:: ЗАДАНИЯ ::
1. Согласно примеру использования API, какой модуль из recs_searcher служит для интерпретации сходства двух текстов?
2. Дословно выпишите из примера использования API фрагмент, начиная со слов «# Пример использования» и далее вплоть до слов «[6. Интерпретация результатов](#6)» включительно.

:: ВЫБРАННЫЙ ФРАГМЕНТ ::
──────────────────────────────

# Пример использования API

* [1. Импорт модулей](#1)
* [2. Настройки для Pipeline](#2)
* [3. Настройки для валидации](#3)
* [4. Обучение Pipeline и получение результатов](#4)
* [5. Fine-tuning](#5)
* [6. Интерпретация результатов](#6)

In [1]:
%load_ext autoreload
%autoreload 2

import os

In [2]:
SEED = 1

In [3]:
if 'notebooks' in os.listdir():
    pass
else:
    os.chdir('..')
    print(os.getcwd())

F:\study\recs


<a id='1'></a>
## 1. Импорт модулей

In [4]:
from recs_searcher import (
    dataset,  # учебные датасеты
    preprocessing,  # предобработка текста
    embeddings,  # преобразование текста в эмбеддинги
    similarity_search,  # быстрые поисковики в пространстве эмбеддингов
    augmentation,  # аугментация текста для валидации пайплайнов
    explain,  # интерпретация сходства двух текстов
)

──────────────────────────────

:: ИСХОДНЫЕ ДАННЫЕ ::
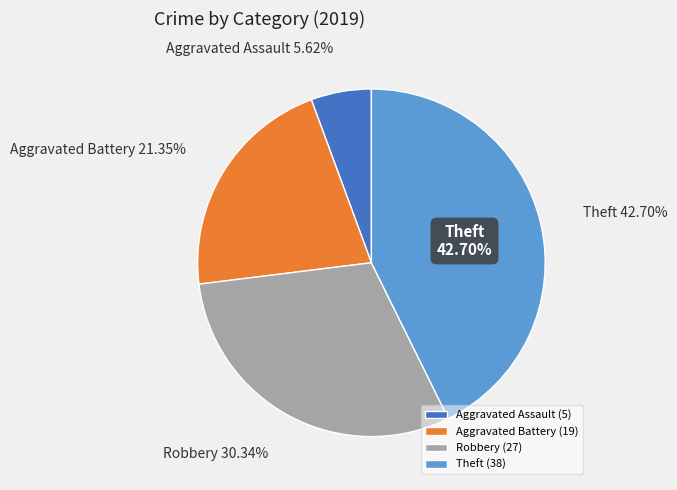

Is there any slice that represents more than half of the pie?

No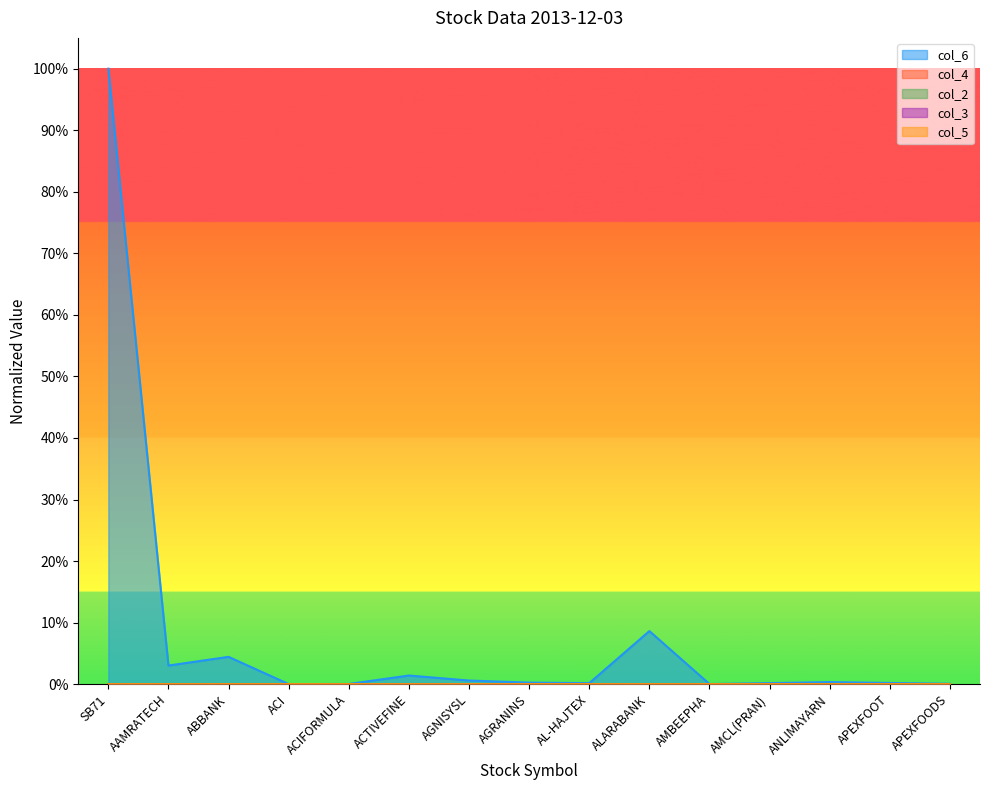

List the series in order of their peak value, lowest first.

col_4, col_2, col_5, col_3, col_6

──────────────────────────────

:: ОТВЕТЫ ::
1. Модуль explain.

2.
# Пример использования API

* [1. Импорт модулей](#1)
* [2. Настройки для Pipeline](#2)
* [3. Настройки для валидации](#3)
* [4. Обучение Pipeline и получение результатов](#4)
* [5. Fine-tuning](#5)
* [6. Интерпретация результатов](#6)